We are immigrants from different parts of the world, united by the Sanskrit origins of our names (Ananda means bliss and Shiva means auspicious), by our work in Madison’s immigrant communities and by the damaging tendency for people to see us and those we work with as faceless numbers. When we entered the U.S., we were given an entry number and date that determined the length of time we were allowed in the country. Over the years, we’ve been assigned an alien number, a temporary social security number, a temporary driver’s license number, an immigration case number and finally a naturalization number.
Many people have been very curious about our immigration status. Every time we are asked, we are reminded that we are a number attached to a piece of paper.

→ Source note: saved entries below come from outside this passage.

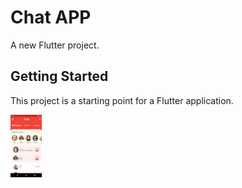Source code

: # Chat APP

A new Flutter project.

## Getting Started

This project is a starting point for a Flutter application.


<img src="app.gif" width = "50" height = "100">
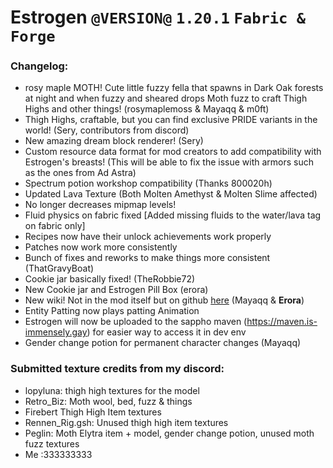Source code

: # Estrogen `@VERSION@` `1.20.1` `Fabric & Forge`
### Changelog:
- rosy maple MOTH! Cute little fuzzy fella that spawns in Dark Oak forests at night and when fuzzy and sheared drops Moth fuzz to craft Thigh Highs and other things! (rosymaplemoss & Mayaqq & m0ft)
- Thigh Highs, craftable, but you can find exclusive PRIDE variants in the world! (Sery, contributors from discord)
- New amazing dream block renderer! (Sery)
- Custom resource data format for mod creators to add compatibility with Estrogen's breasts! (This will be able to fix the issue with armors such as the ones from Ad Astra)
- Spectrum potion workshop compatibility (Thanks 800020h)
- Updated Lava Texture (Both Molten Amethyst & Molten Slime affected)
- No longer decreases mipmap levels!
- Fluid physics on fabric fixed [Added missing fluids to the water/lava tag on fabric only]
- Recipes now have their unlock achievements work properly
- Patches now work more consistently
- Bunch of fixes and reworks to make things more consistent (ThatGravyBoat)
- Cookie jar basically fixed! (TheRobbie72)
- New Cookie jar and Estrogen Pill Box (erora)
- New wiki! Not in the mod itself but on github [here](https://github.com/MayaqqDev/Estrogen/wiki) (Mayaqq & **Erora**)
- Entity Patting now plays patting Animation
- Estrogen will now be uploaded to the sappho maven (https://maven.is-immensely.gay) for easier way to access it in dev env
- Gender change potion for permanent character changes (Mayaqq)

### Submitted texture credits from my discord:
- lopyluna: thigh high textures for the model
- Retro_Biz: Moth wool, bed, fuzz & things
- Firebert Thigh High Item textures
- Rennen_Rig.gsh: Unused thigh high item textures
- Peglin: Moth Elytra item + model, gender change potion, unused moth fuzz textures
- Me :333333333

Every time we advocate for other immigrants, we are reminded that they, too, are seen in terms of numbers.
At every meeting, during every press interview, we get peppered with a litany of questions: How many immigrants live in Dane County? How many are undocumented? How many are minor children? We understand the curiosity about immigration status. We understand curiosity about immigration statistics and how many of us don’t have the “right” numbers.
But you need to know that this curiosity is hurtful and harmful to us and our immigrant communities. Many of us have always lived in fear, but with this presidential election and the current climate, counting us — dehumanizing us with numbers — has become a real threat. Please, stop seeing us as numbers, stop counting us, stop creating opportunities for us to be rounded up and taken away in anonymity. Your need to stamp numbers on our faces is destroying our rights and ability to exist in peace and do our good work alongside you in our communities.
We are Ananda and Shiva and countless other community members and neighbors … not numbers.
Ananda Mirilli is a Latino Education Council board member.
Shiva Bidar-Sielaff is the co-chair of the Latino Health Council and a member of the Madison City Council.